Titled “Beyond Despair and Denial: Facing Climate Change with Moral Urgency and Hope,” the Atlanta panel was part of a series of Divinity School public forms held around the country to apply a theological and ethical lens to pressing public issues. Held at the Cathedral of St. Philip (where Sam Candler ‘82 M.Div. serves as Dean), the event featured the following panelists:
- Clifton Granby, Assistant Professor of Ethics and Philosophy at Yale Divinity School
- Codi Norred, Program Director of Georgia Interfaith Power & Light
- Jon Sawyer ‘74 B.A., Founding Director of the Pulitzer Center on Crisis Reporting, and
- Mary Evelyn Tucker, Senior Lecturer and Senior Research Scholar in Religion and Ecology at the Divinity School and School of Forestry & Environmental Studies.
In his introductory remarks, YDS Dean Greg Sterling quoted Gus Speth, who was Dean of F&ES from 1999 to 2009:
“Gus said, ‘I used to think that the top environmental problems were biodiversity loss, ecosystem collapse, and climate change. I thought that with 30 years of good science, we could address those problems. But I was wrong. The top environmental problems are selfishness, greed, and apathy. And to deal with those issues, we need a spiritual and cultural transformation, and we scientists do not know how to do that.’”

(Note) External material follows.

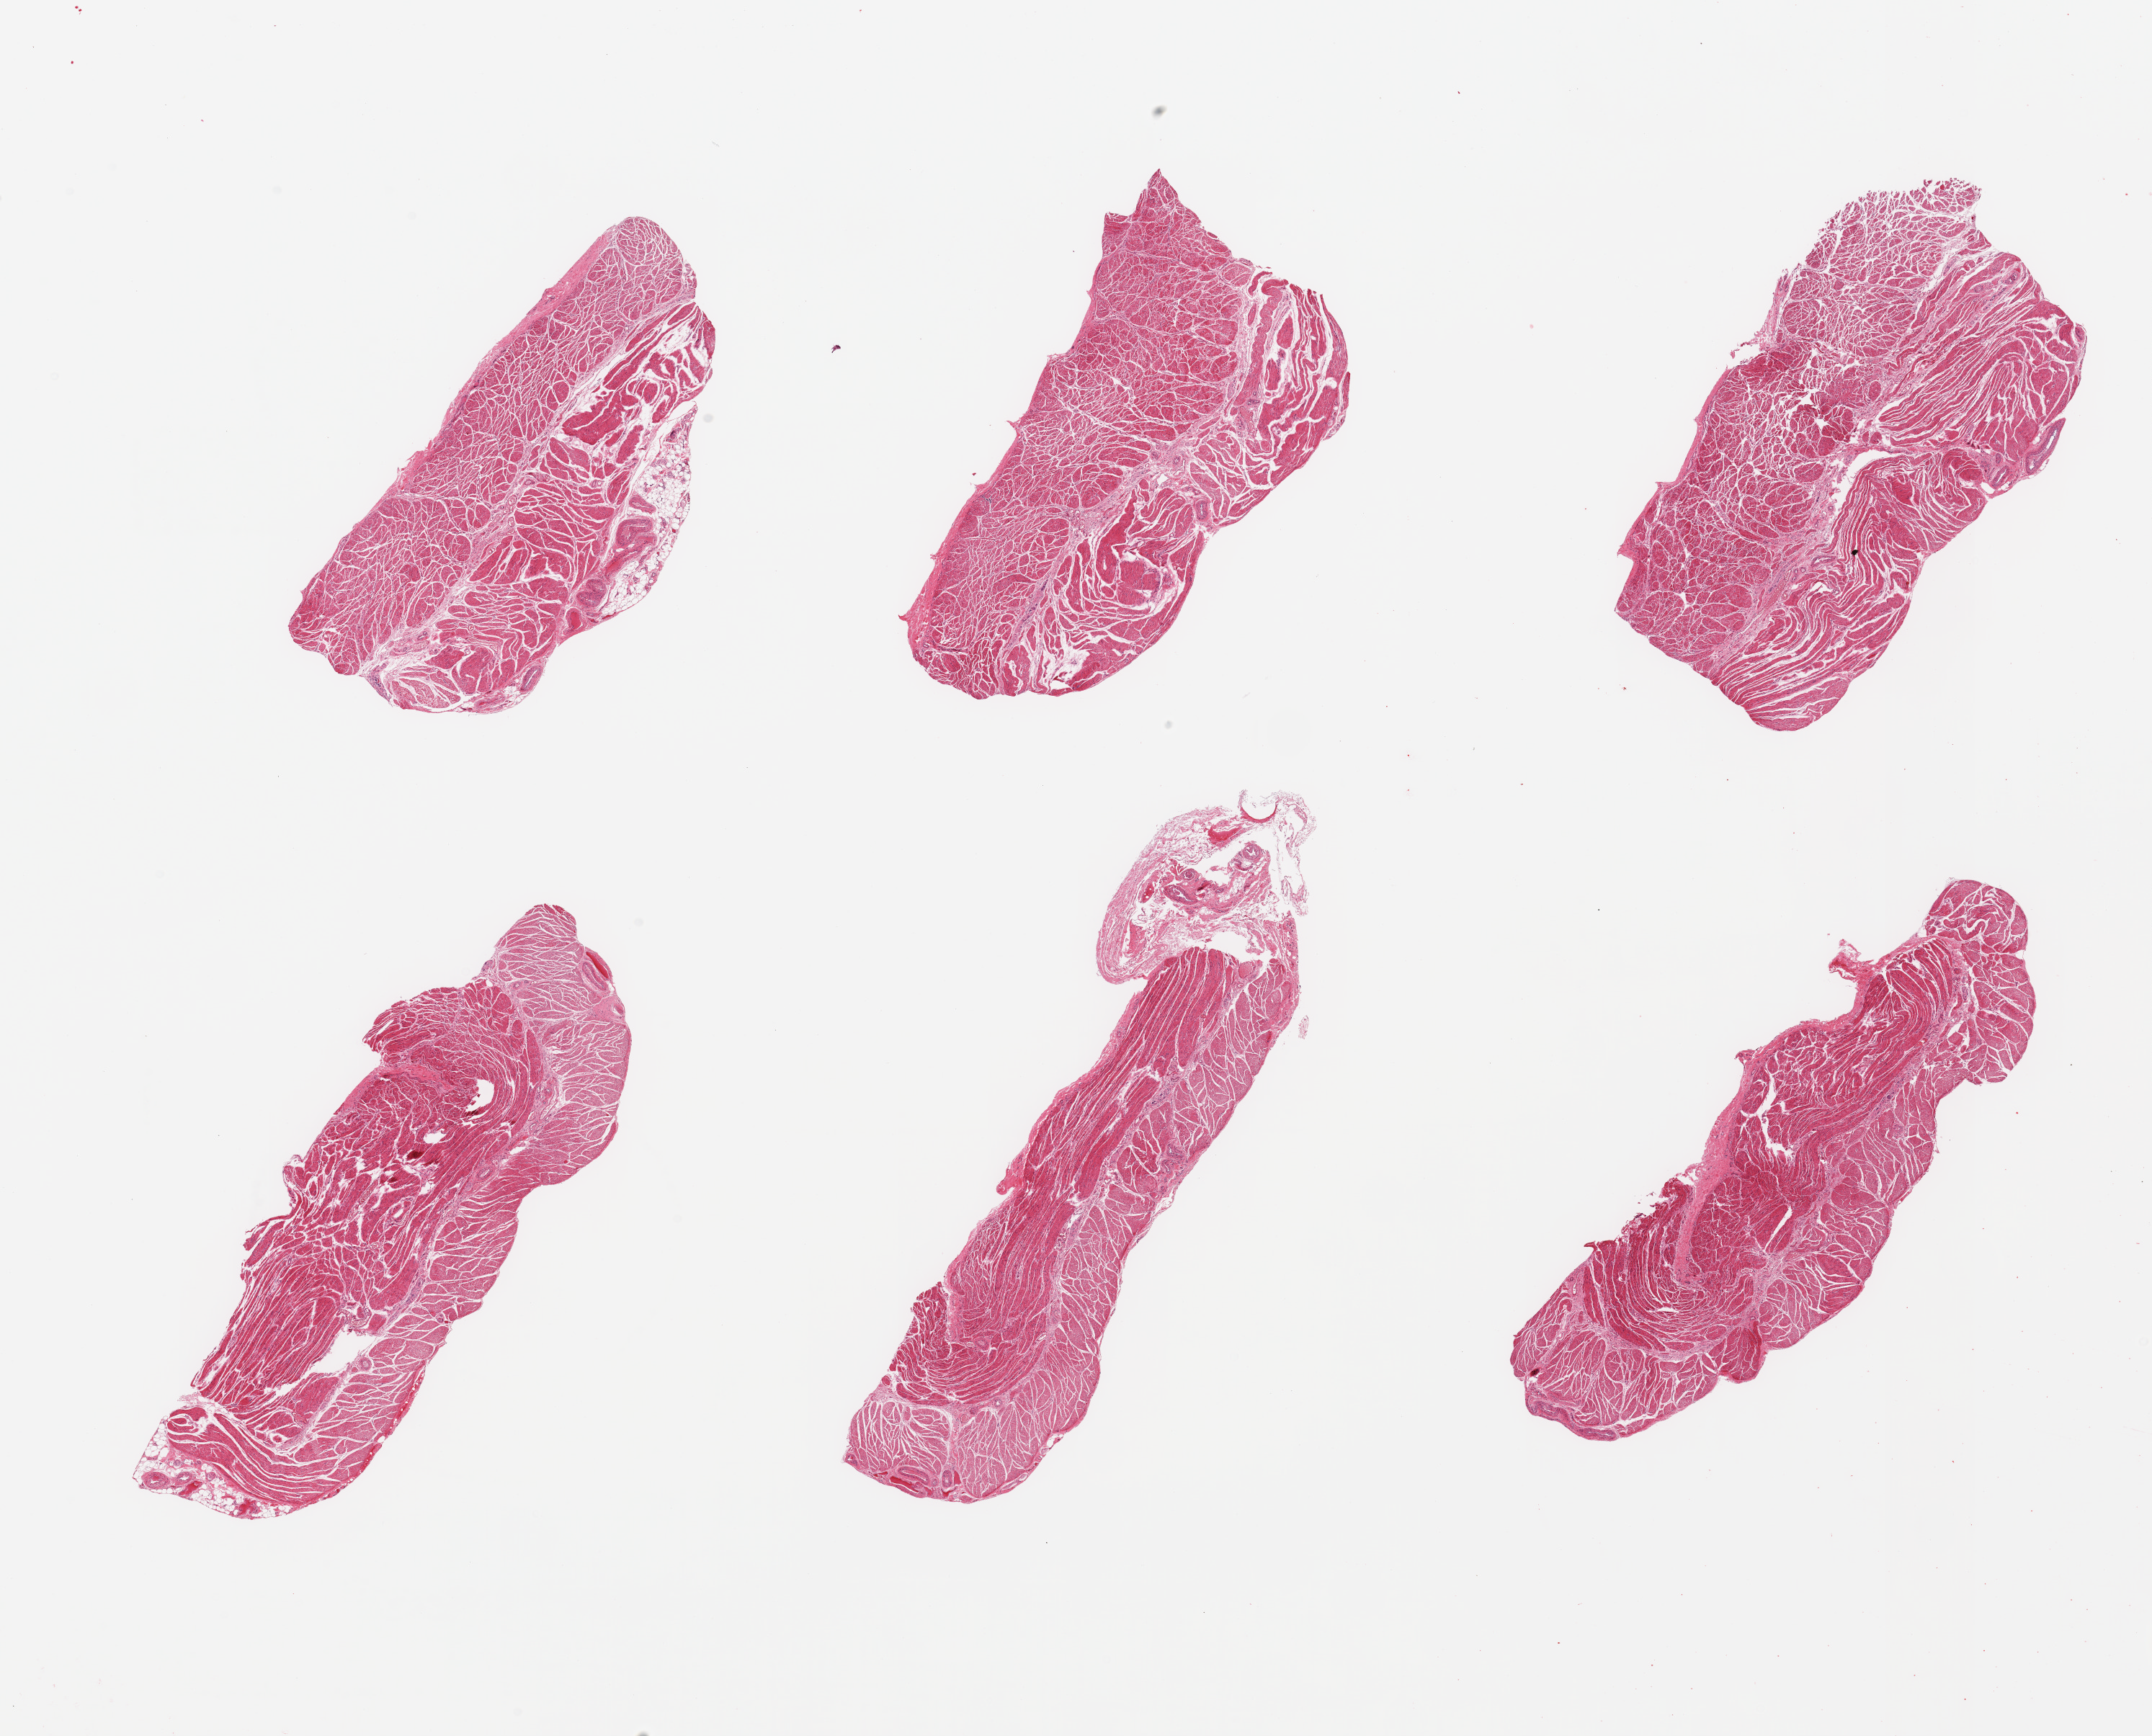
Digitized hematoxylin and eosin (H&E)-stained section, brightfield, shown as a low-resolution overview of the whole scanned area (about 23.6 x 19.1 mm); PAXgene-fixed, paraffin-embedded tissue; sampled site (target tissue): gastroesophageal junction; donor tissue sample. Donor sex: male.
Reviewer comment on this tissue sample: 6 pieces; well trimmed muscle except for 2.8mm labeled stromal focus on edge of 1 piece.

“That,” Sterling said, “is the business of religion. And that is why we are here tonight.”
Granby, who teaches a course on environmental justice and ethics (among other courses), spoke about a constant “state of crisis … that makes and marks our contemporary moment.”
Whether it’s a crisis narrowly averted or one looming in the future, whether it’s a crisis in the banking system or national defense or the health of our democracy, “this nagging sense of crisis makes it difficult for us to widen our moral sphere of concern beyond what is immediate, practical, and near,” Granby said. “All of this encourages not just denial of climate change but … acceptance of the terms of what those in power would tell us is most practical.”
Granby called on the audience of Yale alumni, church members, and concerned members of the public to “tell different stories about ourselves, about the land, about what flourishing and community look like.” This, he said, “will require us to jettison our desires for sovereignty and dominion. We’ll also need to make room for lament. There are no easy solutions here, but there are more responsible and sensible ways to live. I take hope in that.”
Approximately 150 people attended the event, with another 160 watching the live broadcast. The event was presented by YDS and the School of Forestry & Environmental Studies and cosponsored by the Yale Club of Georgia.